The discussions also identified some feature requests for Amazon to bring home. E.g. we discussed security quite a lot and got into the technicalities of AIM-roles, accounts, security groups etc. It was expressed that there might be a need for explicit compliance checks and controls as a complement to the more crude ways with e.g. PEN-testing. You can certainly do this by extracting information from the API’s and process it according to your specific compliance rules, but it would be nice if there was a higher level of support for this from AWS.

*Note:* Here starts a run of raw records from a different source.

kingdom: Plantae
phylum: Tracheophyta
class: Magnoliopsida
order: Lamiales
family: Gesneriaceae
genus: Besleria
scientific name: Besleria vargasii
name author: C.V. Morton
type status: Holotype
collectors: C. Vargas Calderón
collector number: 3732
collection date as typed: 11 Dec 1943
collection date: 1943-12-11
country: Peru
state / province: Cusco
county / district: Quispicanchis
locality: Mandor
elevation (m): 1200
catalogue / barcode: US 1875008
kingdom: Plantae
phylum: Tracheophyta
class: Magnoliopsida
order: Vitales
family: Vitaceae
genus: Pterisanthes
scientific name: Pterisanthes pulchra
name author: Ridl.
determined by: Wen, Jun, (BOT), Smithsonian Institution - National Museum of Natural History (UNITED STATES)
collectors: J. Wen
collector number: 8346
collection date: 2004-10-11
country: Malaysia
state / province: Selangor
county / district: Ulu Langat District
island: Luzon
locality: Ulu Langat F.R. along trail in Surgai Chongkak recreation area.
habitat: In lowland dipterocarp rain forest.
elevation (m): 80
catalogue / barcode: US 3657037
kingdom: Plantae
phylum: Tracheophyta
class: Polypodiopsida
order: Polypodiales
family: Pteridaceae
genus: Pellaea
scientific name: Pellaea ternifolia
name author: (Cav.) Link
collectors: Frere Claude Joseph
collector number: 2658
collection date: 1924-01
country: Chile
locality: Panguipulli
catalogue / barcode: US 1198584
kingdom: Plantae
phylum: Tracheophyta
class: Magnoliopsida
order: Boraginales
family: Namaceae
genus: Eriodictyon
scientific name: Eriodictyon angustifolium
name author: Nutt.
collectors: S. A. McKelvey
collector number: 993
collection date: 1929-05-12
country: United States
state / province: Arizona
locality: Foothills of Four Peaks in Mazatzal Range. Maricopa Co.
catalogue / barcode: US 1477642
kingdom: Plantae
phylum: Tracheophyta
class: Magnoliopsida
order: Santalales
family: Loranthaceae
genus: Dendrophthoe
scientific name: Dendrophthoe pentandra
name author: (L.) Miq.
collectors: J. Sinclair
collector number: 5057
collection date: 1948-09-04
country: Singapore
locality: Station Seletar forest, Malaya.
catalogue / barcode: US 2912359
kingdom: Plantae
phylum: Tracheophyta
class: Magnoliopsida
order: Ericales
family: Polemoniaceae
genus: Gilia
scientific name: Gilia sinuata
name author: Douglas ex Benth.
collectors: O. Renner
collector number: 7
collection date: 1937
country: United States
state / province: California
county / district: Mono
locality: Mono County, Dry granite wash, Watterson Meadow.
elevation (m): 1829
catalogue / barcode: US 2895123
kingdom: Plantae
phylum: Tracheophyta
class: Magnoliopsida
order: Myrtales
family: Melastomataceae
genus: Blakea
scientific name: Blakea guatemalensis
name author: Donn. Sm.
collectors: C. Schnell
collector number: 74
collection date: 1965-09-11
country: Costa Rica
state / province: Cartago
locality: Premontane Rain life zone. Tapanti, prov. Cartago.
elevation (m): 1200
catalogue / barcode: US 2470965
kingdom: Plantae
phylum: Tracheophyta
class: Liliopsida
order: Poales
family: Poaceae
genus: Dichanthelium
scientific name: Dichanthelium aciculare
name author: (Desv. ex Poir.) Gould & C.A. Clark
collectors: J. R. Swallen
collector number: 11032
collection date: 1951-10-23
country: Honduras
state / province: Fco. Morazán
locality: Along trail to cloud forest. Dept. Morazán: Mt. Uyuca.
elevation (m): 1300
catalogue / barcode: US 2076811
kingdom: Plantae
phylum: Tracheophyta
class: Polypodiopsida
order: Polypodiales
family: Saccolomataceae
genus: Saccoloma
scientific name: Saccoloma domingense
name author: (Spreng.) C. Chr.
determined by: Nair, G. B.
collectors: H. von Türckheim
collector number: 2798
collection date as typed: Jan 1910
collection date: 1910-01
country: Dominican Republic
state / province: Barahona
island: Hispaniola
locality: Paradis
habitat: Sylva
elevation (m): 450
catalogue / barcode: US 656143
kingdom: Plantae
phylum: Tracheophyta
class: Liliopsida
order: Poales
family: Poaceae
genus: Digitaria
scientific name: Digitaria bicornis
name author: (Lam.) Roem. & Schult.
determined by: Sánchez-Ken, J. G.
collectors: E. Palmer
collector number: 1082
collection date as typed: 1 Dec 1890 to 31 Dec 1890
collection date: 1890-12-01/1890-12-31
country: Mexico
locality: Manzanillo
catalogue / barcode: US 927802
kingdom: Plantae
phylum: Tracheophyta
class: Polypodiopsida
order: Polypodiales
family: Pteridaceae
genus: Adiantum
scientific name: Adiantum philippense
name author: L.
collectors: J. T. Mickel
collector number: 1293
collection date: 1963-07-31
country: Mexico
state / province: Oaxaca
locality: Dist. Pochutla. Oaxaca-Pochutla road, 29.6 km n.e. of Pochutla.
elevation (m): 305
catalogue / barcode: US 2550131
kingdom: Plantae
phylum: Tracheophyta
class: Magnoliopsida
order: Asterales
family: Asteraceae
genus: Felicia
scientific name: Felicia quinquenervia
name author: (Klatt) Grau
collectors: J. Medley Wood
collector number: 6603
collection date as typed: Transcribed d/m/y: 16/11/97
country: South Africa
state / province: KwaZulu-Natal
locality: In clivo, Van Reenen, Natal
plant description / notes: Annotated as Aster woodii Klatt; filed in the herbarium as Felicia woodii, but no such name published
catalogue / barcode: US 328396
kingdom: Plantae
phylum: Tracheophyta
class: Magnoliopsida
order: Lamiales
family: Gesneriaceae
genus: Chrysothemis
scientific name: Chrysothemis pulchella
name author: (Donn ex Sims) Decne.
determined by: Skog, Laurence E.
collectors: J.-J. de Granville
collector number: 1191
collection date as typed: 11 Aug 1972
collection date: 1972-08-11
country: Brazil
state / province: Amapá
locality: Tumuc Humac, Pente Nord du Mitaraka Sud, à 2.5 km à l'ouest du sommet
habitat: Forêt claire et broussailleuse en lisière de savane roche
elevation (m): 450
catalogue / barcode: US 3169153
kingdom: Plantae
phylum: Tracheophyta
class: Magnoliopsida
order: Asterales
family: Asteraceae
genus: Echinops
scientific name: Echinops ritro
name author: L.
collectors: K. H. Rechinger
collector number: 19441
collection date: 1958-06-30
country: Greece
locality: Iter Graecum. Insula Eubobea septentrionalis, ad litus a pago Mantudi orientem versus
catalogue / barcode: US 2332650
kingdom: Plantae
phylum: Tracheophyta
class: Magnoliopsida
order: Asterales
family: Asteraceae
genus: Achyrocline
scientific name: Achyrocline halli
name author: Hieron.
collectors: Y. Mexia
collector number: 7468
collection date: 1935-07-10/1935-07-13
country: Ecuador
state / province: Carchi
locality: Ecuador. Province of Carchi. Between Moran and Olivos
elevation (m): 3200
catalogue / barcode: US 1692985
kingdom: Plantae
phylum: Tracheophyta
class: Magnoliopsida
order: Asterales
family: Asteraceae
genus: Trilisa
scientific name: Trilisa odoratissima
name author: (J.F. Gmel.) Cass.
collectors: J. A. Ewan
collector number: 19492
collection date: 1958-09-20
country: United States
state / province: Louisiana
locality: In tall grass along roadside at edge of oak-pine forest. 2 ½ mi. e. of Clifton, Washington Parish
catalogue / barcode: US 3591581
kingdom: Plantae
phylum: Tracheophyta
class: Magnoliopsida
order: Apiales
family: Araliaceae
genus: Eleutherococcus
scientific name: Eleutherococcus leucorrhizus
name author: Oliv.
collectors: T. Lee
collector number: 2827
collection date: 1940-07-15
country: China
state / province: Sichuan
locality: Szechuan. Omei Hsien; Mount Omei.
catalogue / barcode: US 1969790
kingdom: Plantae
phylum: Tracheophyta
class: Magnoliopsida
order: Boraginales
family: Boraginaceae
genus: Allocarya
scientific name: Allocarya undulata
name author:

We also discussed canarie releasing and A/B testing. Since this is becoming more of a common practice it would be nice if Amazon could provide more services to support this, e.g. content based routing and more sophisticated analytic tools.

Next step

All-in-all I think the workshop was very successful and the discussions and experience sharing was valuable to all participants. Diabol will continue to push Continuous Delivery maturity in the industry by arranging meetups and workshops and involve more companies that can contribute and benefit from this collaboration.